A recent study demonstrated an increased number of effector/memory T cells (CD4+CD25low) in patients with seasonal allergic rhinitis 6 h after nasal allergen challenge with grass pollen. This study described changes in peripheral blood cells, although allergen challenge was induced only once and may not have accurately reflected the changes caused by natural exposure during allergy season [44]. In patients with allergic rhinitis, the response to provocational exposure may be different from the response during pollen season [32].

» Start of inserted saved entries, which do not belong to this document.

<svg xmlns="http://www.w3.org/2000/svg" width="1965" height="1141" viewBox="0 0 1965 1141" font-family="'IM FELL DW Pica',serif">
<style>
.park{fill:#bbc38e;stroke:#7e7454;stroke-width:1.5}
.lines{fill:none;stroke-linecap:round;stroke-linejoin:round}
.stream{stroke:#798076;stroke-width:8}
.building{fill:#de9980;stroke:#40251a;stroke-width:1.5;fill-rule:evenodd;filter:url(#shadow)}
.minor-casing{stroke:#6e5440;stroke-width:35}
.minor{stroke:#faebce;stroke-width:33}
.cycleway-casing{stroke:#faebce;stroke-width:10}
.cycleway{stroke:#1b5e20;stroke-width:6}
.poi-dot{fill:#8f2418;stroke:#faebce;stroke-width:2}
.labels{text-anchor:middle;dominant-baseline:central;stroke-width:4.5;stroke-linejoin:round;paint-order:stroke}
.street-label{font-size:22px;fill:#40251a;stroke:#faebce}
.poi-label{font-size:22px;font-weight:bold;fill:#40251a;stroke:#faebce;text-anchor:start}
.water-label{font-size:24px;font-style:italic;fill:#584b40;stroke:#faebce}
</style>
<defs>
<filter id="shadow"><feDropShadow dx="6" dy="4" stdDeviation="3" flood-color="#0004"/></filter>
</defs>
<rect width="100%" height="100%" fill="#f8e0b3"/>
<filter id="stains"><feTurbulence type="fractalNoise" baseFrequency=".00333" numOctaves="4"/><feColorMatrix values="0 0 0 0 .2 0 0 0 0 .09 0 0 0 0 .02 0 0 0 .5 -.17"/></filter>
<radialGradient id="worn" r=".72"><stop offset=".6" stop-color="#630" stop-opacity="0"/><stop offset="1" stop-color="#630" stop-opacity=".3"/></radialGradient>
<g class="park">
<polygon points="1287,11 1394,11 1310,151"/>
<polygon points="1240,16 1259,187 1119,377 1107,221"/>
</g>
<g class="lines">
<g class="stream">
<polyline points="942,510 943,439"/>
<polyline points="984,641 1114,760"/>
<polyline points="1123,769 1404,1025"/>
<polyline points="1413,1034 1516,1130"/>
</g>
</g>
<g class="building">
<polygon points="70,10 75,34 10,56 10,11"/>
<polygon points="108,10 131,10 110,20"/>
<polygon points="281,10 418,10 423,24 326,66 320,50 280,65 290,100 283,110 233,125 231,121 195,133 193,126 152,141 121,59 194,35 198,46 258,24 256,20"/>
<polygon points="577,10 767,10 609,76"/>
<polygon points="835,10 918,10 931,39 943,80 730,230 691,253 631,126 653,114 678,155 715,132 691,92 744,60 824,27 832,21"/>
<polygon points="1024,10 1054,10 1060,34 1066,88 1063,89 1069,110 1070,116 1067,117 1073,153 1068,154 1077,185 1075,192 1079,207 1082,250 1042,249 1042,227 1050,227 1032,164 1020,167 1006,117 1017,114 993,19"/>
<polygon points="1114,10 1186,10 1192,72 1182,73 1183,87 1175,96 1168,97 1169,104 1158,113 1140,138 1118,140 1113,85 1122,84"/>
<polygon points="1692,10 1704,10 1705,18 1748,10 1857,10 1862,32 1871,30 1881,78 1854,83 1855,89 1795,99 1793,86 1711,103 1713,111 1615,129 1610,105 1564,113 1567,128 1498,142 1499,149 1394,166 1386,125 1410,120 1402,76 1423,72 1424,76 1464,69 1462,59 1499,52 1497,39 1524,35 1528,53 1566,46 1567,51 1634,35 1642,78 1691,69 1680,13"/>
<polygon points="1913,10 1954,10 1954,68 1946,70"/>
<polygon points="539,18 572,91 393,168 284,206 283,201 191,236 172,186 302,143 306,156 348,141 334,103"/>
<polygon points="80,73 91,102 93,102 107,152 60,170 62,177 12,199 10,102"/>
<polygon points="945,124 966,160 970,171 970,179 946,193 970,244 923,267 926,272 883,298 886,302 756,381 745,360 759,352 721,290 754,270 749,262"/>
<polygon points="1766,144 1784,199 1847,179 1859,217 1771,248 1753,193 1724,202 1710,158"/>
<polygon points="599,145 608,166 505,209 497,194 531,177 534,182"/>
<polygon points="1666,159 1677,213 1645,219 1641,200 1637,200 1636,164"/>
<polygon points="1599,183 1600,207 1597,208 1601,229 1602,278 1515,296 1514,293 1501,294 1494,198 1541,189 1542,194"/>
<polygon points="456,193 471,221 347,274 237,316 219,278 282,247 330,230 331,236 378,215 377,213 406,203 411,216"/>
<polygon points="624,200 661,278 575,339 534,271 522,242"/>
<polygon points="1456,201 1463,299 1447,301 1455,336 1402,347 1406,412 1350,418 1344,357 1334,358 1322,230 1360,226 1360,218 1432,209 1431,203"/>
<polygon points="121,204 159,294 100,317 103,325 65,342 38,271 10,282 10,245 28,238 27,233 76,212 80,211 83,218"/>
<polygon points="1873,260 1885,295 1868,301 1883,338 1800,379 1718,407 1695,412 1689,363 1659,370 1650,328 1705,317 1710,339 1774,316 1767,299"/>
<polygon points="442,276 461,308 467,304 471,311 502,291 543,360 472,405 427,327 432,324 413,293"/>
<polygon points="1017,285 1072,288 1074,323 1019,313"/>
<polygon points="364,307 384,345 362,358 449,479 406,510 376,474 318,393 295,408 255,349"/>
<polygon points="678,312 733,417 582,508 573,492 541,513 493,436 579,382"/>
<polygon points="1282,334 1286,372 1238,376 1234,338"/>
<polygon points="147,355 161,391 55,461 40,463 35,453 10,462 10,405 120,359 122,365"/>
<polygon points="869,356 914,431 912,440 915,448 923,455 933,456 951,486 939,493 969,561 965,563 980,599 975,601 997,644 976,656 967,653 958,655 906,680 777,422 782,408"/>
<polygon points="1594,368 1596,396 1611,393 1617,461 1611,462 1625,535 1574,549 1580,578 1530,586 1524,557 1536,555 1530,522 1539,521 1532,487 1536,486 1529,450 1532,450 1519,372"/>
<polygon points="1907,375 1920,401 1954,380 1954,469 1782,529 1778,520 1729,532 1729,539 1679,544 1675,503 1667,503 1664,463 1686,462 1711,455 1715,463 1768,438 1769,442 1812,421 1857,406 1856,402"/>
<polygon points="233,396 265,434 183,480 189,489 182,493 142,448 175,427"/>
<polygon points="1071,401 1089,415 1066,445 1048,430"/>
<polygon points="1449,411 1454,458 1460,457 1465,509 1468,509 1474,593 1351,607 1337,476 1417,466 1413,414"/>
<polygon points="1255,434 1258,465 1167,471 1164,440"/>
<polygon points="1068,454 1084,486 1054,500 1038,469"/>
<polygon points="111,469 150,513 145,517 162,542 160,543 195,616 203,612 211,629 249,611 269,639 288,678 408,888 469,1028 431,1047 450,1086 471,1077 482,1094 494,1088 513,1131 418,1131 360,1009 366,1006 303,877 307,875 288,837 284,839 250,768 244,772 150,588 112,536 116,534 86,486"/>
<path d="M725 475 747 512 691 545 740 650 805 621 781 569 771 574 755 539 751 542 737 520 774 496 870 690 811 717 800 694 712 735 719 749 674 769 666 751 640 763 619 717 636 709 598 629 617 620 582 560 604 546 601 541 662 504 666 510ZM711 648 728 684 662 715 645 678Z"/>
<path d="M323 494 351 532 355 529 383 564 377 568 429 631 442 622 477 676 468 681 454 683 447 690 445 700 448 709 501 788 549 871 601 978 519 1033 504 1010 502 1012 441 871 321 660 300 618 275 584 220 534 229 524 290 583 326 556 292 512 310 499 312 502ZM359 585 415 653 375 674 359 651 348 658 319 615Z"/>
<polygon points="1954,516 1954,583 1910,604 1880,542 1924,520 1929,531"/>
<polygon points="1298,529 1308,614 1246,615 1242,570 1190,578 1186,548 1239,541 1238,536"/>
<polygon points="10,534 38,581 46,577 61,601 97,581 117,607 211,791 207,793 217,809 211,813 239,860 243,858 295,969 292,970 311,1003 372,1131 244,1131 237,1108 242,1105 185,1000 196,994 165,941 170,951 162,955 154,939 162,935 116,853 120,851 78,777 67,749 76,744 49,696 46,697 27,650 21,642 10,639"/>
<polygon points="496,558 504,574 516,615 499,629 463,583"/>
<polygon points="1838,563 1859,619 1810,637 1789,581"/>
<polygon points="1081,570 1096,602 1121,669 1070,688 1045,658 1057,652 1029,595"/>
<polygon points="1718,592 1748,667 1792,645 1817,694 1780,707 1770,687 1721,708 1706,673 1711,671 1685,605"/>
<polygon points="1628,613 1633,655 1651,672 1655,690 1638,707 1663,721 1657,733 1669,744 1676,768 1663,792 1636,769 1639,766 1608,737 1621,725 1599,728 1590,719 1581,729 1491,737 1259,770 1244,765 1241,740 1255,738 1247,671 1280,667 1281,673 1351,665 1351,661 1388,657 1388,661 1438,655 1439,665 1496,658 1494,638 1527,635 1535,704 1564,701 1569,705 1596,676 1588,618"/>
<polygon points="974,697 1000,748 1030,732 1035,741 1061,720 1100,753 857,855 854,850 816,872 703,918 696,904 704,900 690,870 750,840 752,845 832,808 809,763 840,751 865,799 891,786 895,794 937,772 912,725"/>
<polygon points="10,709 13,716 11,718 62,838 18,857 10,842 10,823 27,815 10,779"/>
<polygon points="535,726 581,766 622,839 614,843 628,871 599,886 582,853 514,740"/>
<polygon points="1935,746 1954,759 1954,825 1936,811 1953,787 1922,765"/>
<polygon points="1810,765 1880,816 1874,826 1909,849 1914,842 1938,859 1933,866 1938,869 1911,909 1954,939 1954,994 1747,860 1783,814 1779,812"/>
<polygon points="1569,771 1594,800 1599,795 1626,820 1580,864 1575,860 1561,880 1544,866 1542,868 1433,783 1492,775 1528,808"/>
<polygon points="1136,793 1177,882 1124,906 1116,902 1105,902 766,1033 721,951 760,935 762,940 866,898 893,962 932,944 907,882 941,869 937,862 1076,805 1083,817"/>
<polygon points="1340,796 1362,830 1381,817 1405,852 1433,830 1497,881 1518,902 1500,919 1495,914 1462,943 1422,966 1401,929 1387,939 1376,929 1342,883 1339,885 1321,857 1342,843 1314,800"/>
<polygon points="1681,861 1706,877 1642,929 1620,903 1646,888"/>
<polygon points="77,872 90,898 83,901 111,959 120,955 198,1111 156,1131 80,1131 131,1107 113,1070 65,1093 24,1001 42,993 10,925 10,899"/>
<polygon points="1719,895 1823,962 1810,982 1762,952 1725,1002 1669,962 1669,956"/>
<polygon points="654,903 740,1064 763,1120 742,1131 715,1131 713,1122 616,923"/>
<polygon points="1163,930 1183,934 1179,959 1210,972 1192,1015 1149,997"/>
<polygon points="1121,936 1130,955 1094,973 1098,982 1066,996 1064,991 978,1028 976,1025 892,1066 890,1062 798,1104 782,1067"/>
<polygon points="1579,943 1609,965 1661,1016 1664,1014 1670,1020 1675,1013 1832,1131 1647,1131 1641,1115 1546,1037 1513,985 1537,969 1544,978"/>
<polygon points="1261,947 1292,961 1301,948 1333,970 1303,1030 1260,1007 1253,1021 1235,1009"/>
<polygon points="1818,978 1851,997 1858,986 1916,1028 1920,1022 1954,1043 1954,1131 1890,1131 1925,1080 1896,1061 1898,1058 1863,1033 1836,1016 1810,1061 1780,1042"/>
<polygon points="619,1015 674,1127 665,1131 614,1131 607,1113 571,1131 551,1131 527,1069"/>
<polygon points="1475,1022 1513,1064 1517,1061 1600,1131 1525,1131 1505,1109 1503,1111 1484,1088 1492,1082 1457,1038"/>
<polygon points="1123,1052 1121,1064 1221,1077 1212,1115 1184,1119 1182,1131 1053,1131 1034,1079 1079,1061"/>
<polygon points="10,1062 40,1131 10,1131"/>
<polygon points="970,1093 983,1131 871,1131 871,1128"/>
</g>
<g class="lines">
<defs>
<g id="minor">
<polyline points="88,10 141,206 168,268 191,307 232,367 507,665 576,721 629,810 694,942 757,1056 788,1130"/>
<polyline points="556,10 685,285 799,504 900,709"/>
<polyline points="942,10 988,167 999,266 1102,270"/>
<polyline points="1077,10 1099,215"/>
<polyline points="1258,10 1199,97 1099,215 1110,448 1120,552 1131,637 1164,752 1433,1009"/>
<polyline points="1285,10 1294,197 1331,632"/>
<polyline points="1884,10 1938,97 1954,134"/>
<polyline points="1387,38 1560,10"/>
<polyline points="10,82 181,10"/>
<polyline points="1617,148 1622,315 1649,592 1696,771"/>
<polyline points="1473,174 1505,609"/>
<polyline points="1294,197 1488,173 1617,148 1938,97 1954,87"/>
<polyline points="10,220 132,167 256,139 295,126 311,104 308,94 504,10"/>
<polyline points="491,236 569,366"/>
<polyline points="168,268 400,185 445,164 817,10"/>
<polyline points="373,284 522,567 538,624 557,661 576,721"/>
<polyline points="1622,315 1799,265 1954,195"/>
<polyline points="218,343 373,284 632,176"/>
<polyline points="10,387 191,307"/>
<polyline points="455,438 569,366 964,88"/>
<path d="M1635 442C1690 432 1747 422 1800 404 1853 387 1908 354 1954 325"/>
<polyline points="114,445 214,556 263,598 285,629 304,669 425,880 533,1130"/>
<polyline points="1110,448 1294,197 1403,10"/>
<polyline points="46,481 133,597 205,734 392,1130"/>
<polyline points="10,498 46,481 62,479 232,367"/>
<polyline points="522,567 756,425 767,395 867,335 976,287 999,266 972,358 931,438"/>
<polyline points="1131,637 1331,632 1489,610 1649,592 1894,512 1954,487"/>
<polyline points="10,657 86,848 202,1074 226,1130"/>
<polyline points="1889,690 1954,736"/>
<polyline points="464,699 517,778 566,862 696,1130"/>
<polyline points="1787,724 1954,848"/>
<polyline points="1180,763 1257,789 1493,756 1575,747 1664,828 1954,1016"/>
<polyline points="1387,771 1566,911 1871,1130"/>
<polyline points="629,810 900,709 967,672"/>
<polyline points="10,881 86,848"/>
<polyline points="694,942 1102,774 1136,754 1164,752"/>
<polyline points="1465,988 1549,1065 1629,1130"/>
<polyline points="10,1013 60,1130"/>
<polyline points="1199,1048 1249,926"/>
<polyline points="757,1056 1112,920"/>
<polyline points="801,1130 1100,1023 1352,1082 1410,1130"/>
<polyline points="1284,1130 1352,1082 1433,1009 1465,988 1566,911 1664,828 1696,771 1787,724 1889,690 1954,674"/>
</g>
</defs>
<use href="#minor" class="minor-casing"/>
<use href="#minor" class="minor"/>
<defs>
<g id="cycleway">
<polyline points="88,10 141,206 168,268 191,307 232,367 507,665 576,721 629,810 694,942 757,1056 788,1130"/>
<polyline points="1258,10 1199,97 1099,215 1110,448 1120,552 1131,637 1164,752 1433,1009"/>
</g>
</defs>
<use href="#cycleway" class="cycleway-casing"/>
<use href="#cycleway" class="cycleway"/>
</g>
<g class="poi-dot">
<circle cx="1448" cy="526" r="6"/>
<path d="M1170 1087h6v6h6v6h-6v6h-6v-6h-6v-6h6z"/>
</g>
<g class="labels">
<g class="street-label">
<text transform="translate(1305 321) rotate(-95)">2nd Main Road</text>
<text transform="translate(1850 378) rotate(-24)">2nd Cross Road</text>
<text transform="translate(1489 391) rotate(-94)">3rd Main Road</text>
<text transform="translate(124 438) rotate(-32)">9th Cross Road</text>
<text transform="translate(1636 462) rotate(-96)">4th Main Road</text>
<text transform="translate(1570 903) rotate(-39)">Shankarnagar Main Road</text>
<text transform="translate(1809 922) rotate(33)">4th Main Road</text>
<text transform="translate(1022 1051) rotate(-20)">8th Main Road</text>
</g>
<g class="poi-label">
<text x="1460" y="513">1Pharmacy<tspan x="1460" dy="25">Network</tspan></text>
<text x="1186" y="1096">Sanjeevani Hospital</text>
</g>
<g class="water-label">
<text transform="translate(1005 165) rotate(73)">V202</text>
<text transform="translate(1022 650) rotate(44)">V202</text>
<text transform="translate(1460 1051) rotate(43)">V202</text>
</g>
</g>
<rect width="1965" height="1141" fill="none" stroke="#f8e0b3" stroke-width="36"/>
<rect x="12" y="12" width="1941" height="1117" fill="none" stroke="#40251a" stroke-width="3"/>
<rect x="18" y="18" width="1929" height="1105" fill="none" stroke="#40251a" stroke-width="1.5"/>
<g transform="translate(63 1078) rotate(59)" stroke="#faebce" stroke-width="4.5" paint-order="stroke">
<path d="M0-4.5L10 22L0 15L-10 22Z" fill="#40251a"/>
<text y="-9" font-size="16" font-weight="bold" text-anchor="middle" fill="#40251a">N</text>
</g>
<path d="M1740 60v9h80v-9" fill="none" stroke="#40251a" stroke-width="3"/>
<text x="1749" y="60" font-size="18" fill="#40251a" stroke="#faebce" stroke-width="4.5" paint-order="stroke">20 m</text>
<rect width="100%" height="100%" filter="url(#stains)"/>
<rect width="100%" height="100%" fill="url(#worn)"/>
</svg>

We observed a decrease in CD8 central memory cells during pollen season. These changes reflect the differentiation of memory cells in the allergic reaction, with CD45RA+ effector cells being the most differentiated type. A non-significant increase in CD45RA+ effector cell subpopulation of CD4 cells appears 2 weeks after the first presentation of symptoms (visit 3) when compared with the measurement performed at the onset of symptoms (visit 2). This is probably due to the time needed to convert effector memory cells into CD45RA+ effector cells. In this period of time all patients were receiving treatment with new antihistamines, which were shown to be highly effective in relieving symptoms of seasonal allergic rhinitis [45, 46]. This medication was not administered during the previous visit (at the onset of symptoms) and could have also affected our results. Although the influence of H2-blockers on CD4+ RO+ cells and suppressor cells was previously demonstrated [19], less is known about the influence of new H1-blockers on these cells. However, the effect of the first generation H1-blocker, clemastine, on natural killer and antibody-dependent cellular cytotoxicity activities of lymphocytes have been described [47].

Conclusions

In summary, our data shows that natural seasonal allergen exposure in patients with allergic respiratory syndrome affects T cell activation and their memory status, without altering Th1 and Th17 responses. Additional studies are required to better understand the complexity of cellular reactions in patients with allergic respiratory syndrome.